Harry de Brauw, adviseur duurzame energie bij Waternet, wijst op de positieve effecten die de toevoeging van koud water kan hebben op sloten, plassen en kanalen. “De temperatuur van oppervlaktewater kan tijdens de warme maanden behoorlijk oplopen en dat brengt allerlei negatieve gevolgen met zich mee zoals botulisme, kroos en algengroei. Koudwaterlozingen kunnen deze gevolgen mogelijk beperken."

Opzet

Aan de rand van het bassin stellen Arianne, Harry en Lieke en hun collega's veel vragen aan het Deltares-team. Wat is de temperatuur die zij dit keer aanhouden, hoe snel verdunt de pluim en mengt hij goed met het omringende water? “De gemiddelde uitstroom van een aquathermie-installatie is tussen de zes en tien graden kouder dan het water waarin het terechtkomt. Speciaal voor dit onderzoek bouwden we bij Deltares een koudwaterfabriek. Die koelt het water uit ons faciliteiten-reservoir met acht graden", legt Anton uit.

Anton vertelt dat Deltares in deze testen kijkt “hoe de pluim zich gedraagt als deze loodrecht op de omgevingsstroom wordt geloosd, naar het effect van verschillende lozingsdebieten en verschillende lozingstemperaturen. Dit heeft allemaal gevolgen voor de menging van de koudwaterpluim.”

Stroming

Momenteel gebruiken waterbeheerders het Deltares-programma Delft3D voor vergunningverlening. Anton: “Dit model werkt vooral goed als je de watertemperatuur verder van de lozing af wilt weten. We kunnen minder goed voorspellen wat er dicht bij de lozing gebeurt.” Lieke van STOWA is vooral benieuwd naar de verspreiding van de koudepluim als er geen stroming is: “Zakt het koude water dan naar beneden en verspreidt het zich rond de bodem?”

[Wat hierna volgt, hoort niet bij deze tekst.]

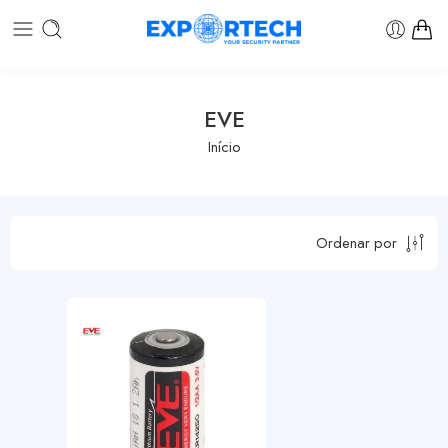
EVE
Início
Ordenar por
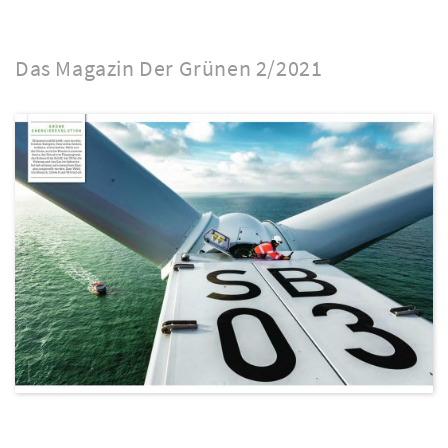
Das Magazin Der Grünen 2/2021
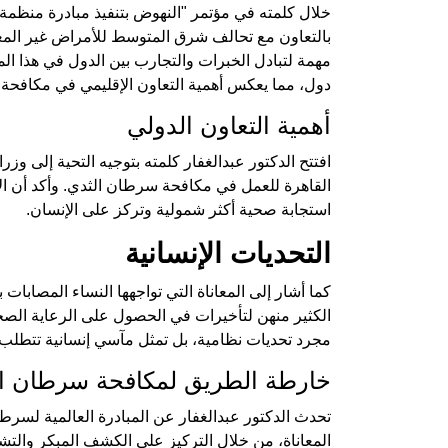
خلال كلمته في مؤتمر "النهوض بتنفيذ مبادرة منظمة
بالتعاون مع تحالف شرق المتوسط للأمراض غير المعدي
مهمة لتبادل الخبرات والتجارب بين الدول في هذا ا
دول، مما يعكس أهمية التعاون الإقليمي في مكافحة 
أهمية التعاون الدولي
افتتح الدكتور عبدالغفار كلمته بتوجيه التحية إلى و
القاهرة للعمل في مكافحة سرطان الثدي. وأكد أن الال
استجابة صحية أكثر شمولية وتركز على الإنسان.
التحديات الإنسانية
كما أشار إلى المعاناة التي تواجهها النساء المصاب
الكثير منهن لتأخيرات في الحصول على الرعاية الصحية
مجرد تحديات نظامية، بل تمثل مآسي إنسانية تتطلب 
خارطة الطريق لمكافحة سرطان ا
تحدث الدكتور عبدالغفار عن المبادرة العالمية لسرط
المعاناة، من خلال التركيز على الكشف المبكر والتش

“Dat maken we met deze testen inzichtelijk”, antwoordt Anton. Hij legt uit dat maatwerkbeoordeling vaak te kostbaar is, en waterbeheerders daarom modellen als Delft3D gebruiken om effecten te berekenen. “Helaas geven de bestaande modellen geen antwoorden op de kennisvragen die nu nodig zijn voor het verlenen van vergunningen. Er zijn meer handvaten nodig om tot een set vuistregels voor de waterbeheerders te komen.”

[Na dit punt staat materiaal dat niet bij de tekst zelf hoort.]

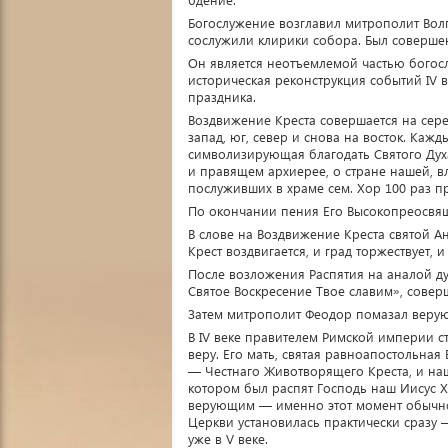
Богослужение возглавил митрополит Вол
сослужили клирики собора. Был соверше
Он является неотъемлемой частью богос
историческая реконструкция событий IV 
праздника.
Воздвижение Креста совершается на сере
запад, юг, север и снова на восток. Каж
символизирующая благодать Святого Дух
и правящем архиерее, о стране нашей, вл
послуживших в храме сем. Хор 100 раз п
По окончании пения Его Высокопреосвя
В слове на Воздвижение Креста святой Ан
Крест воздвигается, и град торжествует,
После возложения Распятия на аналой ду
Святое Воскресение Твое славим», совер
Затем митрополит Феодор помазал веру
В IV веке правителем Римской империи ст
веру. Его мать, святая равноапостольная
— Честнаго Животворящего Креста, и на
котором был распят Господь наш Иисус 
верующим — именно этот момент обычно
Церкви установилась практически сразу
уже в V веке.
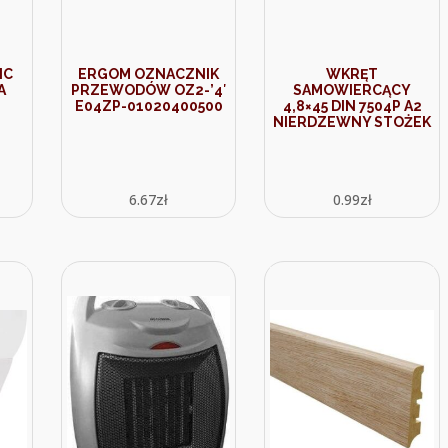
IC
ERGOM OZNACZNIK
WKRĘT
A
PRZEWODÓW OZ2-’4′
SAMOWIERCĄCY
E04ZP-01020400500
4,8×45 DIN 7504P A2
NIERDZEWNY STOŻEK
6.67
zł
0.99
zł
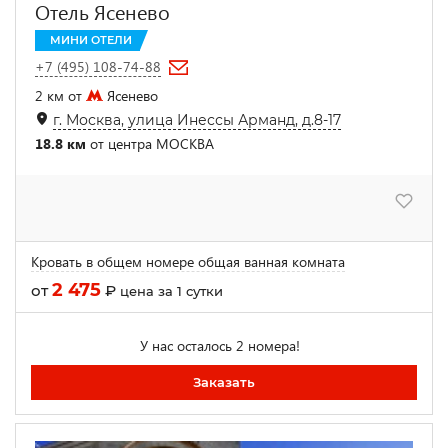
Отель Ясенево
МИНИ ОТЕЛИ
+7 (495) 108-74-88
2 км от
Ясенево
г. Москва, улица Инессы Арманд, д.8-17
18.8 км
от центра МОСКВА
Кровать в общем номере общая ванная комната
2 475
от
₽
цена за 1 сутки
У нас осталось 2 номера!
Заказать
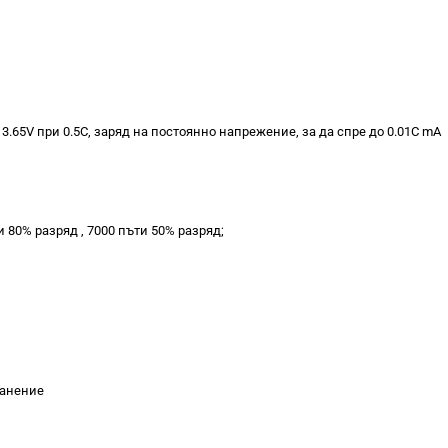
3.65V при 0.5C, заряд на постоянно напрежение, за да спре до 0.01C mA
 80% разряд , 7000 пъти 50% разряд;
хранение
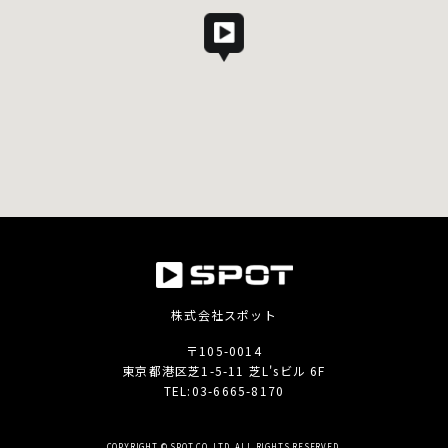
株式会社スポット
〒105-0014
東京都港区芝1-5-11 芝L'sビル 6F
TEL:
03-6665-8170
COPYRIGHT © SPOT CO.,LTD. ALL RIGHTS RESERVED.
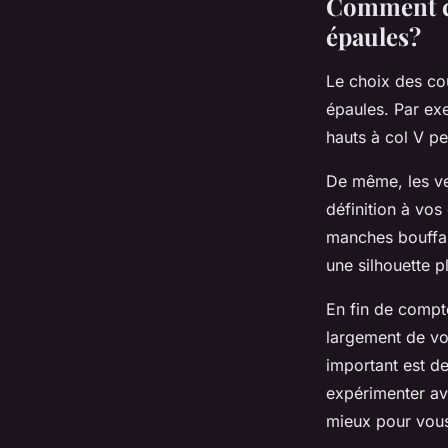
Comment cho
épaules?
Le choix des co
épaules. Par exe
hauts à col V pe
De même, les ve
définition à vos
manches bouffan
une silhouette p
En fin de compt
largement de vo
important est de
expérimenter ave
mieux pour vou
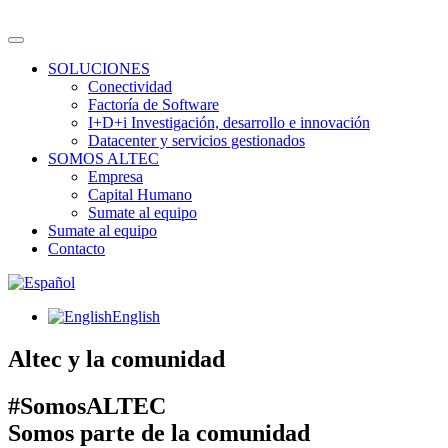
SOLUCIONES
Conectividad
Factoría de Software
I+D+i Investigación, desarrollo e innovación
Datacenter y servicios gestionados
SOMOS ALTEC
Empresa
Capital Humano
Sumate al equipo
Sumate al equipo
Contacto
English
Altec y la comunidad
#SomosALTEC
Somos parte de la comunidad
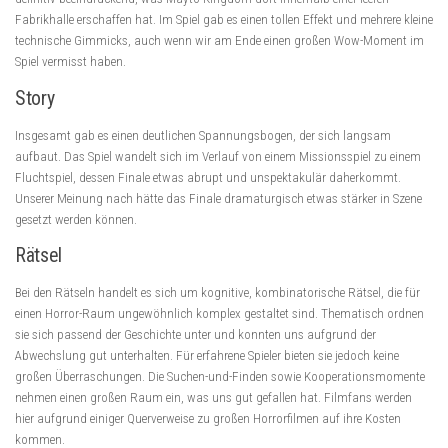
Fabrikhalle erschaffen hat. Im Spiel gab es einen tollen Effekt und mehrere kleine
technische Gimmicks, auch wenn wir am Ende einen großen Wow-Moment im
Spiel vermisst haben.
Story
Insgesamt gab es einen deutlichen Spannungsbogen, der sich langsam
aufbaut. Das Spiel wandelt sich im Verlauf von einem Missionsspiel zu einem
Fluchtspiel, dessen Finale etwas abrupt und unspektakulär daherkommt.
Unserer Meinung nach hätte das Finale dramaturgisch etwas stärker in Szene
gesetzt werden können.
Rätsel
Bei den Rätseln handelt es sich um kognitive, kombinatorische Rätsel, die für
einen Horror-Raum ungewöhnlich komplex gestaltet sind. Thematisch ordnen
sie sich passend der Geschichte unter und konnten uns aufgrund der
Abwechslung gut unterhalten. Für erfahrene Spieler bieten sie jedoch keine
großen Überraschungen. Die Suchen-und-Finden sowie Kooperationsmomente
nehmen einen großen Raum ein, was uns gut gefallen hat. Filmfans werden
hier aufgrund einiger Querverweise zu großen Horrorfilmen auf ihre Kosten
kommen.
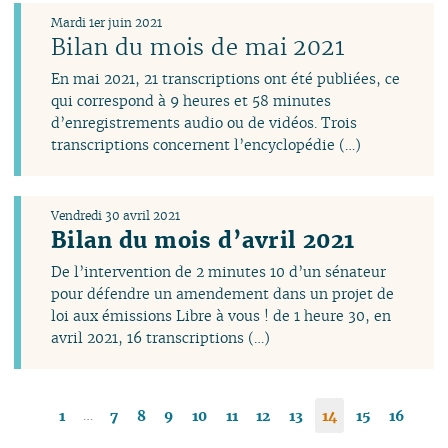
Mardi 1er juin 2021
Bilan du mois de mai 2021
En mai 2021, 21 transcriptions ont été publiées, ce
qui correspond à 9 heures et 58 minutes
d’enregistrements audio ou de vidéos. Trois
transcriptions concernent l’encyclopédie (…)
Vendredi 30 avril 2021
Bilan du mois d’avril 2021
De l’intervention de 2 minutes 10 d’un sénateur
pour défendre un amendement dans un projet de
loi aux émissions Libre à vous ! de 1 heure 30, en
avril 2021, 16 transcriptions (…)
…
1
7
8
9
10
11
12
13
14
15
16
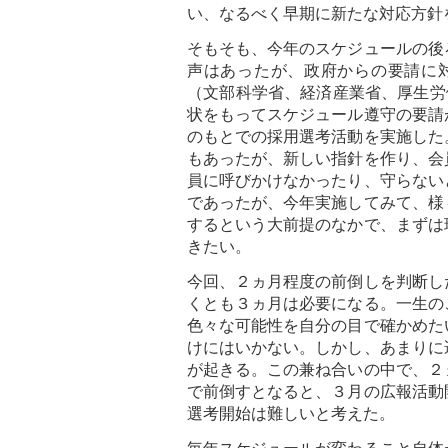
い、なるべく早期に新たな対応方針
そもそも、今年のスケジュールの後
声はあったが、政府からの要請に対
（文部科学省、経済産業省、厚生労
状をもってスケジュール遵守の要請
のもとでの採用選考活動を実施した
もあったが、新しい指針を作り、会
員に呼びかけなかったり、守らない
であったが、今年実施してみて、様
するという大前提のなかで、まずは
きたい。
今回、２ヵ月程度の前倒しを判断し
くとも３ヵ月は必要になる。一生の
色々な可能性を自分の目で確かめた
けにはいかない。しかし、あまりに
が起きる。この兼ね合いの中で、２
で前倒すとなると、３月の広報活動
選考開始は難しいと考えた。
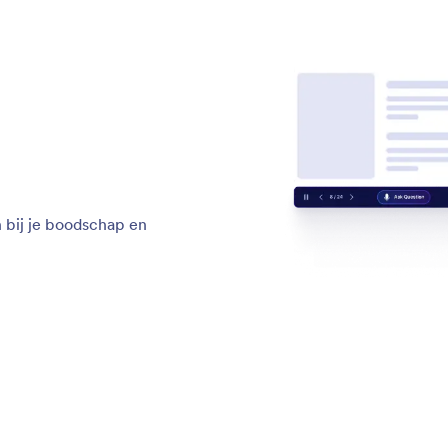
n bij je boodschap en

Glasvezelkabels zijn verticaal geplaatst in het bassin om zo nauwkeuriger resultaten te verkrijgen over de verspreiding van het koude water.

Glasvezel als sensor

Deltares kijkt ook of met glasvezelkabels de verspreiding van de koudepluim is vast te leggen. “Het voordeel van glasvezel is dat het gemakkelijk op grote schaal toe te passen is en robuust genoeg is om in het veld te gebruiken. Hierdoor kan de situatie in praktijk worden gemonitord. Metingen met glasvezel geven een betere ruimtelijke dekking, maar zijn minder nauwkeurig”, aldus Pieter Doornenbal, expert temperatuurmeting met glasvezeltechnieken bij Deltares. “Om goede metingen te verkrijgen, moet er een hoge resolutie worden behaald.”

Hij bekeek daarvoor verschillende kabeldiktes. “We kunnen een meetinstrument in een kabel over de hele lengte van een kanaal recht of zigzaggend leggen, maar ook verticaal om palen heen wikkelen. Zo verkrijg je nauwkeuriger resultaten, want dan kun je meerdere metingen op een plek doen. Het kan namelijk wel eens een tiende graad schelen.”

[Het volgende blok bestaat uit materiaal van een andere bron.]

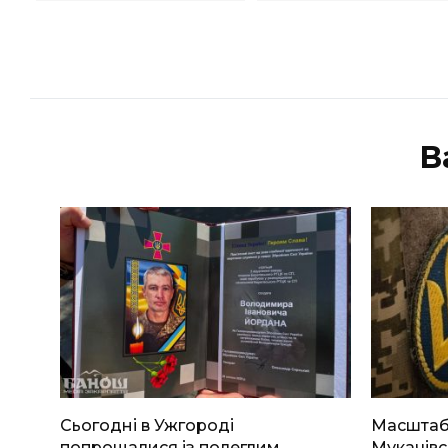
В
Сьогодні в Ужгороді
Масштабн
попрощалися із полеглим
Мукачівс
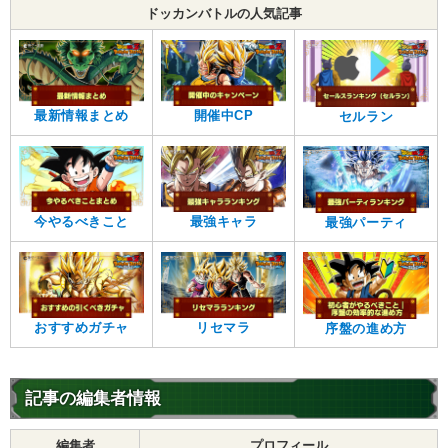
ドッカンバトルの人気記事
最新情報まとめ
開催中CP
セルラン
今やるべきこと
最強キャラ
最強パーティ
おすすめガチャ
リセマラ
序盤の進め方
記事の編集者情報
編集者
プロフィール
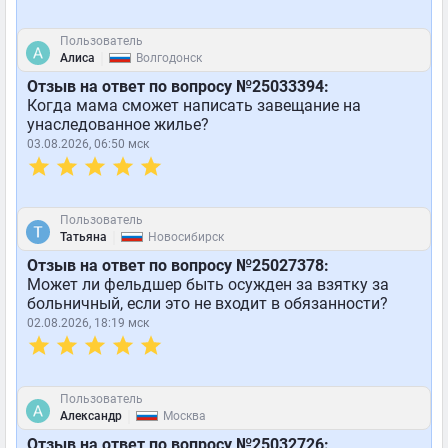
Пользователь
|
Алиса
Волгодонск
Отзыв на ответ по вопросу №25033394:
Когда мама сможет написать завещание на
унаследованное жилье?
03.08.2026, 06:50 мск
Пользователь
|
Татьяна
Новосибирск
Отзыв на ответ по вопросу №25027378:
Может ли фельдшер быть осужден за взятку за
больничный, если это не входит в обязанности?
02.08.2026, 18:19 мск
Пользователь
|
Александр
Москва
Отзыв на ответ по вопросу №25032726:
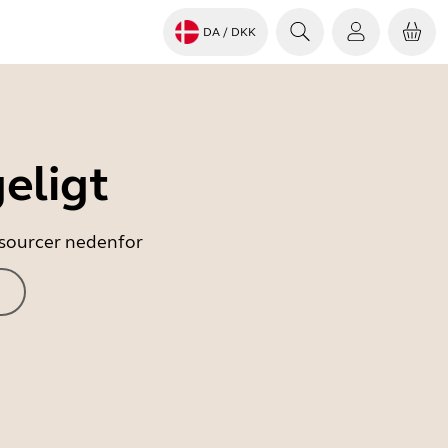
DA
/ DKK
eligt
essourcer nedenfor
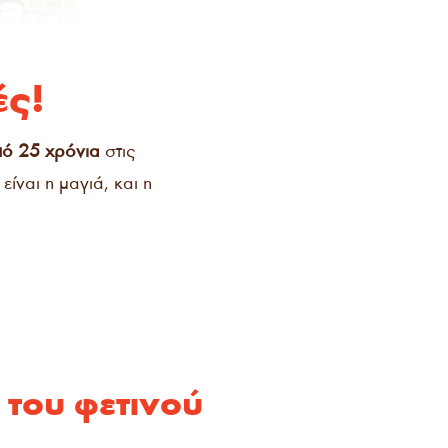
ές!
ό 25 χρόνια
στις
είναι η μαγιά, και η
του φετινού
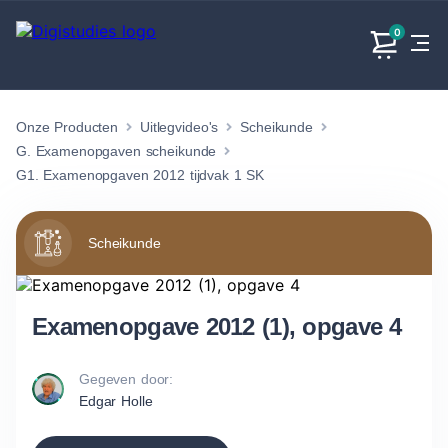
0
Onze Producten
Uitlegvideo's
Scheikunde
Exacte
Taalvakken
Maatschappijvakken
Producten
vakken
G. Examenopgaven scheikunde
Geen
Geen vakken.
G1. Examenopgaven 2012 tijdvak 1 SK
Geen
vakken.
vakken.
Scheikunde
Examenopgave 2012 (1), opgave 4
Gegeven door:
Edgar Holle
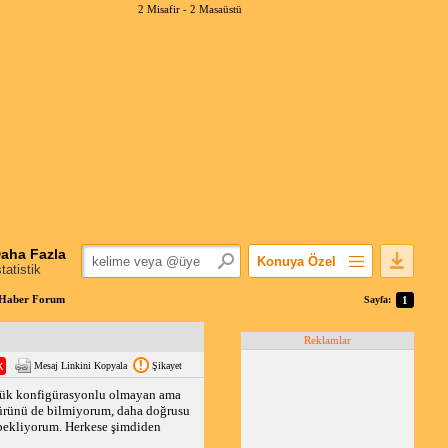
2 Misafir -
2 Masaüstü
aha Fazla
Konuya Özel
statistik
Favorilerime Ekle
mHaber Forum
Sayfa:
1
Konuyu Açandan
Reklamlar
Popüler Mesajlar
Mesaj Linkini Kopyala
Şikayet
Linkli Mesajlar
şük konfigürasyonlu olmayan ama
Yazdır
i ürünü de bilmiyorum, daha doğrusu
E-Posta Aboneliği
bekliyorum. Herkese şimdiden
Konuyu Gizle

Pieter Doornenbal en Edvard Ahlrichs zijn bij Deltares experts in temperatuurmetingen met glasvezeltechniek.

Arianne van Rijkswaterstaat is benieuwd of de glasvezeltechniek een goede en minder kostbare methode is om praktijkmetingen te doen. Pieter: “Uit de proeven blijkt de potentie voor glasvezel, maar omdat er behoorlijk nauwkeurig moet worden gemeten, is het nodig zorgvuldig en met kennis van zaken naar de resultaten van de glasvezelmetingen te kijken.”

Woonboten en bruggen

Bij Waternet, uitvoeringsorganisatie van Waterschap Amstel, Gooi en Vecht en de gemeente Amsterdam, leven meer gedetailleerde vragen. “Wat doet de koudepluim als er een woonboot ligt? En hoe gedraagt deze zich bij versmallingen van het water, bijvoorbeeld rond bruggen?”, vraagt Harry aan ‘model operator’ Nino Zuiderwijk. Het team van Deltares heeft een pijlersimulatie en een schaalmodel van een woonboot gemaakt. Die wordt later in het bassin gezet om de testen mee uit te voeren. Ook is de situatie in de Amsterdamse grachten nagebootst door de stroomgoot te versmallen (als ware er brughoofden) en een ondiepte te creëren (omdat er niet wordt gebaggerd onder bruggen).

Harry is ook erg benieuwd naar ‘het opstuwende effect’, wat er gebeurt als het koude water tegen een boot aanbotst. “Onze vragen zijn inderdaad heel specifiek voor de Amsterdamse situatie", lacht Harry. “Wij hebben het water voor onze deur, dus we zien veel kansen voor aquathermie. Met grachtenwater zou je wel 200.000 woningen kunnen verwarmen, mits zorgen voor de waterkwaliteit zijn weggenomen. We moeten voorzichtig zijn, uit respect voor het leven in het water en omdat we ons aan de Kaderrichtlijn Water moeten houden. Het is voor ons heel fijn dat Rijkswaterstaat en STOWA samen met Deltares dit soort kennis beschikbaar maken.”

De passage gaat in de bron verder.